__TRY IT__.
In the entries that follow, find the word "season" and report each line it is on.

Page images and extracted text:
###

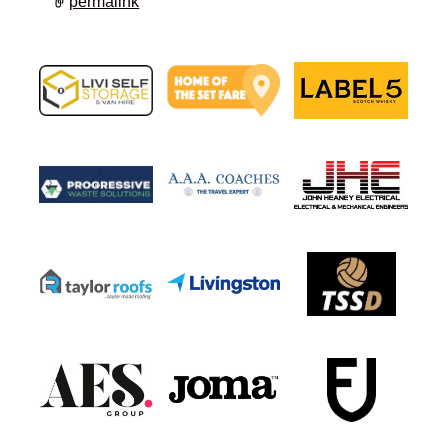
permalink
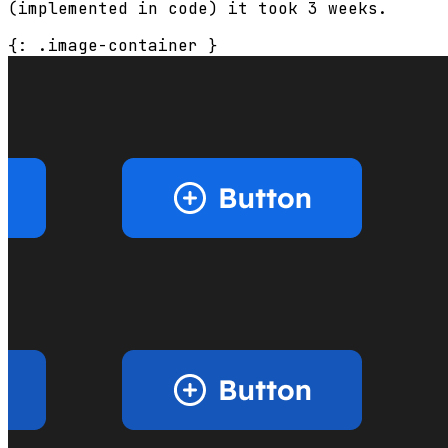
(implemented in code) it took 3 weeks.
{: .image-container }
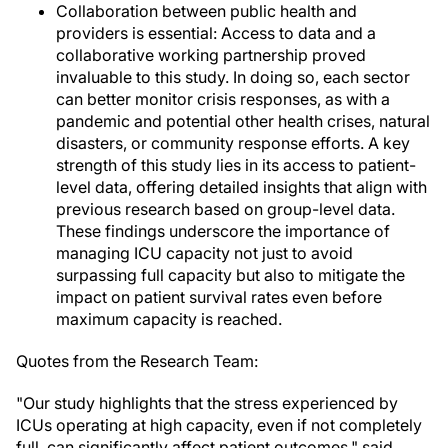
Collaboration between public health and
providers is essential: Access to data and a
collaborative working partnership proved
invaluable to this study. In doing so, each sector
can better monitor crisis responses, as with a
pandemic and potential other health crises, natural
disasters, or community response efforts. A key
strength of this study lies in its access to patient-
level data, offering detailed insights that align with
previous research based on group-level data.
These findings underscore the importance of
managing ICU capacity not just to avoid
surpassing full capacity but also to mitigate the
impact on patient survival rates even before
maximum capacity is reached.
Quotes from the Research Team:
"Our study highlights that the stress experienced by
ICUs operating at high capacity, even if not completely
full, can significantly affect patient outcomes," said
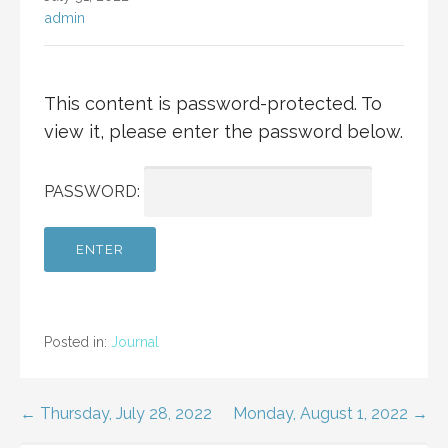
admin
This content is password-protected. To
view it, please enter the password below.
PASSWORD:
Posted in:
Journal
Post
← Thursday, July 28, 2022
Monday, August 1, 2022 →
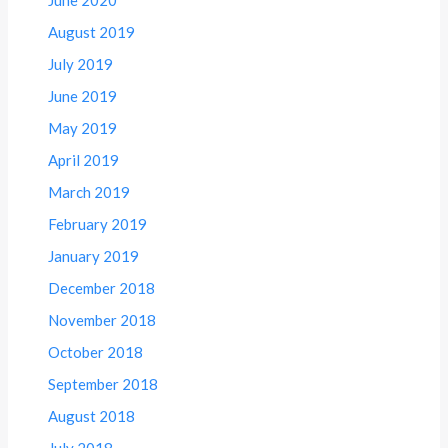
June 2020
August 2019
July 2019
June 2019
May 2019
April 2019
March 2019
February 2019
January 2019
December 2018
November 2018
October 2018
September 2018
August 2018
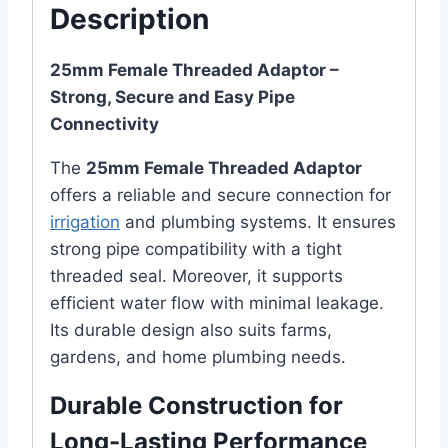
Description
25mm Female Threaded Adaptor –
Strong, Secure and Easy Pipe
Connectivity
The
25mm Female Threaded Adaptor
offers a reliable and secure connection for
irrigation
and plumbing systems. It ensures
strong pipe compatibility with a tight
threaded seal. Moreover, it supports
efficient water flow with minimal leakage.
Its durable design also suits farms,
gardens, and home plumbing needs.
Durable Construction for
Long-Lasting Performance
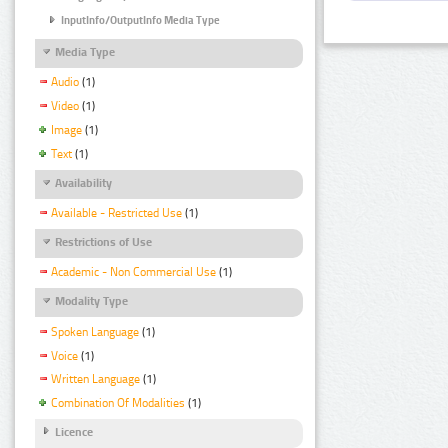
InputInfo/OutputInfo Media Type
Media Type
Audio
(1)
Video
(1)
Image
(1)
Text
(1)
Availability
Available - Restricted Use
(1)
Restrictions of Use
Academic - Non Commercial Use
(1)
Modality Type
Spoken Language
(1)
Voice
(1)
Written Language
(1)
Combination Of Modalities
(1)
Licence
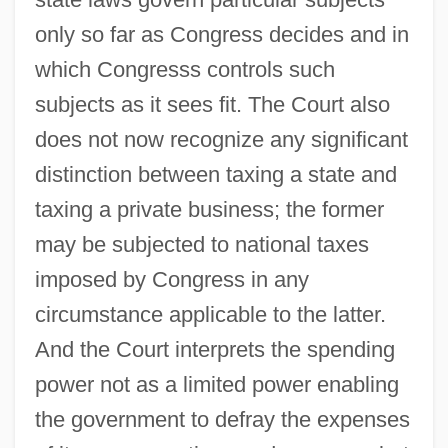
only so far as Congress decides and in
which Congresss controls such
subjects as it sees fit. The Court also
does not now recognize any significant
distinction between taxing a state and
taxing a private business; the former
may be subjected to national taxes
imposed by Congress in any
circumstance applicable to the latter.
And the Court interprets the spending
power not as a limited power enabling
the government to defray the expenses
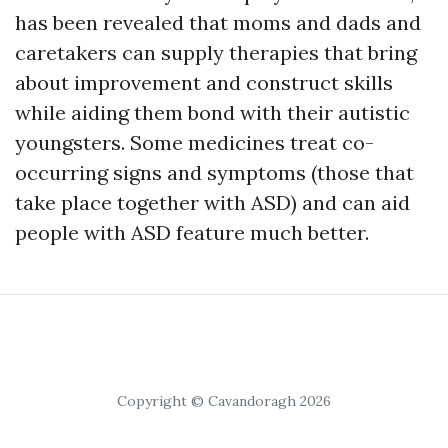
has been revealed that moms and dads and
caretakers can supply therapies that bring
about improvement and construct skills
while aiding them bond with their autistic
youngsters. Some medicines treat co-
occurring signs and symptoms (those that
take place together with ASD) and can aid
people with ASD feature much better.
Copyright © Cavandoragh 2026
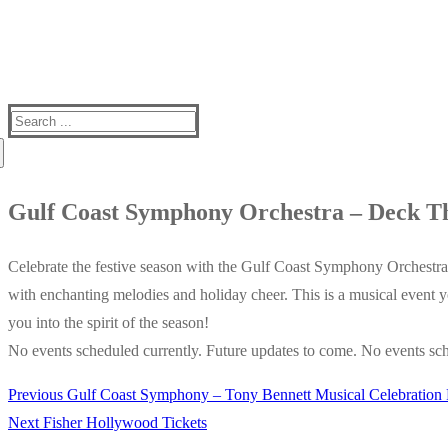
Search
for:
Gulf Coast Symphony Orchestra – Deck Th
Celebrate the festive season with the Gulf Coast Symphony Orchestra’
with enchanting melodies and holiday cheer. This is a musical event 
you into the spirit of the season!
No events scheduled currently. Future updates to come. No events sch
Previous
Previous
Gulf Coast Symphony – Tony Bennett Musical Celebration 
Post
Next
post:
Next
Fisher Hollywood Tickets
navigation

###

__TASK RESULT__.
Celebrate the festive season with the Gulf Coast Symphony Orchestra’
you into the spirit of the season!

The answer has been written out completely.